(Image credit: NHC)
TROPICS WATCH: Tropical Depression 11 was struggling in the Central Atlantic on Wednesday, but forecasters at the National Hurricane Center predicted that the low would soon be under a very low wind shear environment that will cause it to strengthen into a 60 mph tropical storm by Friday, as it approaches the northeast corner of the Lesser Antilles.
The NHC forecast has it missing the islands, though, and turning more northwest after the weekend, well east of the Bahamas.
The system looks like it’s no threat to Florida, although a couple of forecast models, including the Canadian (CMC) suggest that the storm could make it all the way to the northwestern Bahamas.
Forecast models aren’t showing much of anything else spinning up over the next week to 10 days — up to two weeks for the GFS. But forecasters say environmental conditions will become more favorable for tropical development in the Atlantic after August 20.
More rain — and possible flooding — was in the forecast for Jacksonville and northeastern Florida. (Image credit: NWS-Jacksonville)
Northeast Florida is where all of the precipitation action has been this week. On Tuesday, an observer just south of Jacksonville reported 2.72 inches — just a day after Jacksonville officially (via National Weather Service) busted a 126-year-old rainfall record with 3.50 inches.
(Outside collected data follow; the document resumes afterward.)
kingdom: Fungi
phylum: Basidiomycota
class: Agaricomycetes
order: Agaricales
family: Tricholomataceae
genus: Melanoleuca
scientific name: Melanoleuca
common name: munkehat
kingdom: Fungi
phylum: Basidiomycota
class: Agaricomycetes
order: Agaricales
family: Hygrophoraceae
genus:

Just south of the Georgia State Line in Jefferson County, a CoCoRaHS observer near Monticello reported 2.62 inches.
There were a few other locations that picked up heavy rain on Tuesday. But as is typical in Florida this time of the year, a location that reported 2-3 inches might be only a few miles from a spot that received no rain at all.
Elsewhere in Florida CoCoRaHS observers reported around 3 inches of rain in the Plant City area, Hillsborough County. In Orange County northeast of Orlando, an observer checked in with 2.30 inches. In the far western panhandle, an observer in Escambia County reported 2.28 inches.